--- BEGIN Records to use ---

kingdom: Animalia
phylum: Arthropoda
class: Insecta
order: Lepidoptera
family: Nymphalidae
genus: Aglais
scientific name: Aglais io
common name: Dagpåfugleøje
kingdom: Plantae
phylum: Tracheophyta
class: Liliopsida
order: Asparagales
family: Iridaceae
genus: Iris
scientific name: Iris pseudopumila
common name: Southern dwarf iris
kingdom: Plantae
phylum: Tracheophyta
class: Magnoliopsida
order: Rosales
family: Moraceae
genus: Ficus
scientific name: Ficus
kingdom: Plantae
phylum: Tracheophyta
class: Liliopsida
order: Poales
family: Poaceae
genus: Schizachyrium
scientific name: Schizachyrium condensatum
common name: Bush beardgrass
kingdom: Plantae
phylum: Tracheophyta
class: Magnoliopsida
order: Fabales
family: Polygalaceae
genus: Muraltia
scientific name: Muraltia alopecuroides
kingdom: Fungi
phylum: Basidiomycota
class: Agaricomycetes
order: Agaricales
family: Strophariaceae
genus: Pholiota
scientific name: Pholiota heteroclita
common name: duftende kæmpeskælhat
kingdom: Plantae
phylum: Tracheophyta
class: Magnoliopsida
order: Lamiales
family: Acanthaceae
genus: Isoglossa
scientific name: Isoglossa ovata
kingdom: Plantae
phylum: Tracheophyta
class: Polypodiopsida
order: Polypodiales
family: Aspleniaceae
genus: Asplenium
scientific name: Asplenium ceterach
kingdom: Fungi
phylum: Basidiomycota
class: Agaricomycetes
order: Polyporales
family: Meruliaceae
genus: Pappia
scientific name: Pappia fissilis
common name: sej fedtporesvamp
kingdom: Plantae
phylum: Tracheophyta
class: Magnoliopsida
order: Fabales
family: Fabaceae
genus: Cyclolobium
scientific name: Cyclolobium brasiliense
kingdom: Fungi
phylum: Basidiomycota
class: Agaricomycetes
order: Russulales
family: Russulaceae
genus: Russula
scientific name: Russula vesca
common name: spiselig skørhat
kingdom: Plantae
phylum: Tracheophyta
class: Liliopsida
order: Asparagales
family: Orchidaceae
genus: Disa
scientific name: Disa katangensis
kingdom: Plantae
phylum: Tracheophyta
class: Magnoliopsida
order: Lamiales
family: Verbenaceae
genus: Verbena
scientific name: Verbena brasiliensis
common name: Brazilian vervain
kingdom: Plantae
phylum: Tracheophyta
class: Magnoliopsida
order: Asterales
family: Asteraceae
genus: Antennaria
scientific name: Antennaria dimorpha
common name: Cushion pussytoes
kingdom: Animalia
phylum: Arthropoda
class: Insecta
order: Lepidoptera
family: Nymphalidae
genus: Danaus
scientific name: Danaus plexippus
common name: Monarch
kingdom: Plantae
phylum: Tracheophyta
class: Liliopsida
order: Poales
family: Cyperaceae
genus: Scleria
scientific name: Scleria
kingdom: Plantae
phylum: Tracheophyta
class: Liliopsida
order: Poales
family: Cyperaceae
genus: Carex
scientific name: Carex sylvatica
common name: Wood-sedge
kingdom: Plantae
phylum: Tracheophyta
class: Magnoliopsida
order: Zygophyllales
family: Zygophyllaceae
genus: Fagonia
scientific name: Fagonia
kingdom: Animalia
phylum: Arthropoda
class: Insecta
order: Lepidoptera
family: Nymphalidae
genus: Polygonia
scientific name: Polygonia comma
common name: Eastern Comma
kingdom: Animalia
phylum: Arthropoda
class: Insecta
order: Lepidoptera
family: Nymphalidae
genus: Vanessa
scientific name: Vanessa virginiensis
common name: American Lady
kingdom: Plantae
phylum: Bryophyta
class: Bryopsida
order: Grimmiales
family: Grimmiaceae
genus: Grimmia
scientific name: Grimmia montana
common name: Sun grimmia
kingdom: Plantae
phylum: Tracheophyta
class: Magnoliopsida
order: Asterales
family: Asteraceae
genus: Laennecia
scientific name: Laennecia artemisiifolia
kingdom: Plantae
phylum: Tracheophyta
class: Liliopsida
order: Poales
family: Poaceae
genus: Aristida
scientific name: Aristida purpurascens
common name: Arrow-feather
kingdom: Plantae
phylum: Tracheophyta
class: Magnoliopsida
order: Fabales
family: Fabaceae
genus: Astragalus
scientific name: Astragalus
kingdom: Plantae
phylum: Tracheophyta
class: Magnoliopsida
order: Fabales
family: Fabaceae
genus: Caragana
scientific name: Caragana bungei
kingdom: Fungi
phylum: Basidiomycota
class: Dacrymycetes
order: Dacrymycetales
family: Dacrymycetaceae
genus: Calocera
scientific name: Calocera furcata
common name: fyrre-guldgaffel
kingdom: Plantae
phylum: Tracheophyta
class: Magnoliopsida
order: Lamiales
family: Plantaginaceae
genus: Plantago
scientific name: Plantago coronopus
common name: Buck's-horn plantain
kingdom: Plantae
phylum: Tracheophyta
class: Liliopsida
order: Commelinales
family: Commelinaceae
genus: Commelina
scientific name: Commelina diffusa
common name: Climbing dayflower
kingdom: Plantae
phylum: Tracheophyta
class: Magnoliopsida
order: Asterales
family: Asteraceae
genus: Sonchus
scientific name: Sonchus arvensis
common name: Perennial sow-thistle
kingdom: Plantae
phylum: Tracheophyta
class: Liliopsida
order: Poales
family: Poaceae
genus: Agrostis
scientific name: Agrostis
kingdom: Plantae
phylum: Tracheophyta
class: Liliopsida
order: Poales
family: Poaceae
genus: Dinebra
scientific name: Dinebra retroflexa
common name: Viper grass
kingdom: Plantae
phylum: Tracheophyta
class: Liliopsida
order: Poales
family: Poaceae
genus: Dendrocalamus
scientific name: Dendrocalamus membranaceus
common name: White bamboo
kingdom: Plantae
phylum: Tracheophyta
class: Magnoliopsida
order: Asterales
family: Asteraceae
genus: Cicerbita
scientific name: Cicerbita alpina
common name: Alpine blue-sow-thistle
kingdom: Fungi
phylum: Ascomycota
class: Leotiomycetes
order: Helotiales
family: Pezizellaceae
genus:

--- END Records to use ---

Copy out every line of all the entries above, character for character, without changing anything.

kingdom: Animalia
phylum: Arthropoda
class: Insecta
order: Lepidoptera
family: Nymphalidae
genus: Aglais
scientific name: Aglais io
common name: Dagpåfugleøje
kingdom: Plantae
phylum: Tracheophyta
class: Liliopsida
order: Asparagales
family: Iridaceae
genus: Iris
scientific name: Iris pseudopumila
common name: Southern dwarf iris
kingdom: Plantae
phylum: Tracheophyta
class: Magnoliopsida
order: Rosales
family: Moraceae
genus: Ficus
scientific name: Ficus
kingdom: Plantae
phylum: Tracheophyta
class: Liliopsida
order: Poales
family: Poaceae
genus: Schizachyrium
scientific name: Schizachyrium condensatum
common name: Bush beardgrass
kingdom: Plantae
phylum: Tracheophyta
class: Magnoliopsida
order: Fabales
family: Polygalaceae
genus: Muraltia
scientific name: Muraltia alopecuroides
kingdom: Fungi
phylum: Basidiomycota
class: Agaricomycetes
order: Agaricales
family: Strophariaceae
genus: Pholiota
scientific name: Pholiota heteroclita
common name: duftende kæmpeskælhat
kingdom: Plantae
phylum: Tracheophyta
class: Magnoliopsida
order: Lamiales
family: Acanthaceae
genus: Isoglossa
scientific name: Isoglossa ovata
kingdom: Plantae
phylum: Tracheophyta
class: Polypodiopsida
order: Polypodiales
family: Aspleniaceae
genus: Asplenium
scientific name: Asplenium ceterach
kingdom: Fungi
phylum: Basidiomycota
class: Agaricomycetes
order: Polyporales
family: Meruliaceae
genus: Pappia
scientific name: Pappia fissilis
common name: sej fedtporesvamp
kingdom: Plantae
phylum: Tracheophyta
class: Magnoliopsida
order: Fabales
family: Fabaceae
genus: Cyclolobium
scientific name: Cyclolobium brasiliense
kingdom: Fungi
phylum: Basidiomycota
class: Agaricomycetes
order: Russulales
family: Russulaceae
genus: Russula
scientific name: Russula vesca
common name: spiselig skørhat
kingdom: Plantae
phylum: Tracheophyta
class: Liliopsida
order: Asparagales
family: Orchidaceae
genus: Disa
scientific name: Disa katangensis
kingdom: Plantae
phylum: Tracheophyta
class: Magnoliopsida
order: Lamiales
family: Verbenaceae
genus: Verbena
scientific name: Verbena brasiliensis
common name: Brazilian vervain
kingdom: Plantae
phylum: Tracheophyta
class: Magnoliopsida
order: Asterales
family: Asteraceae
genus: Antennaria
scientific name: Antennaria dimorpha
common name: Cushion pussytoes
kingdom: Animalia
phylum: Arthropoda
class: Insecta
order: Lepidoptera
family: Nymphalidae
genus: Danaus
scientific name: Danaus plexippus
common name: Monarch
kingdom: Plantae
phylum: Tracheophyta
class: Liliopsida
order: Poales
family: Cyperaceae
genus: Scleria
scientific name: Scleria
kingdom: Plantae
phylum: Tracheophyta
class: Liliopsida
order: Poales
family: Cyperaceae
genus: Carex
scientific name: Carex sylvatica
common name: Wood-sedge
kingdom: Plantae
phylum: Tracheophyta
class: Magnoliopsida
order: Zygophyllales
family: Zygophyllaceae
genus: Fagonia
scientific name: Fagonia
kingdom: Animalia
phylum: Arthropoda
class: Insecta
order: Lepidoptera
family: Nymphalidae
genus: Polygonia
scientific name: Polygonia comma
common name: Eastern Comma
kingdom: Animalia
phylum: Arthropoda
class: Insecta
order: Lepidoptera
family: Nymphalidae
genus: Vanessa
scientific name: Vanessa virginiensis
common name: American Lady
kingdom: Plantae
phylum: Bryophyta
class: Bryopsida
order: Grimmiales
family: Grimmiaceae
genus: Grimmia
scientific name: Grimmia montana
common name: Sun grimmia
kingdom: Plantae
phylum: Tracheophyta
class: Magnoliopsida
order: Asterales
family: Asteraceae
genus: Laennecia
scientific name: Laennecia artemisiifolia
kingdom: Plantae
phylum: Tracheophyta
class: Liliopsida
order: Poales
family: Poaceae
genus: Aristida
scientific name: Aristida purpurascens
common name: Arrow-feather
kingdom: Plantae
phylum: Tracheophyta
class: Magnoliopsida
order: Fabales
family: Fabaceae
genus: Astragalus
scientific name: Astragalus
kingdom: Plantae
phylum: Tracheophyta
class: Magnoliopsida
order: Fabales
family: Fabaceae
genus: Caragana
scientific name: Caragana bungei
kingdom: Fungi
phylum: Basidiomycota
class: Dacrymycetes
order: Dacrymycetales
family: Dacrymycetaceae
genus: Calocera
scientific name: Calocera furcata
common name: fyrre-guldgaffel
kingdom: Plantae
phylum: Tracheophyta
class: Magnoliopsida
order: Lamiales
family: Plantaginaceae
genus: Plantago
scientific name: Plantago coronopus
common name: Buck's-horn plantain
kingdom: Plantae
phylum: Tracheophyta
class: Liliopsida
order: Commelinales
family: Commelinaceae
genus: Commelina
scientific name: Commelina diffusa
common name: Climbing dayflower
kingdom: Plantae
phylum: Tracheophyta
class: Magnoliopsida
order: Asterales
family: Asteraceae
genus: Sonchus
scientific name: Sonchus arvensis
common name: Perennial sow-thistle
kingdom: Plantae
phylum: Tracheophyta
class: Liliopsida
order: Poales
family: Poaceae
genus: Agrostis
scientific name: Agrostis
kingdom: Plantae
phylum: Tracheophyta
class: Liliopsida
order: Poales
family: Poaceae
genus: Dinebra
scientific name: Dinebra retroflexa
common name: Viper grass
kingdom: Plantae
phylum: Tracheophyta
class: Liliopsida
order: Poales
family: Poaceae
genus: Dendrocalamus
scientific name: Dendrocalamus membranaceus
common name: White bamboo
kingdom: Plantae
phylum: Tracheophyta
class: Magnoliopsida
order: Asterales
family: Asteraceae
genus: Cicerbita
scientific name: Cicerbita alpina
common name: Alpine blue-sow-thistle
kingdom: Fungi
phylum: Ascomycota
class: Leotiomycetes
order: Helotiales
family: Pezizellaceae
genus:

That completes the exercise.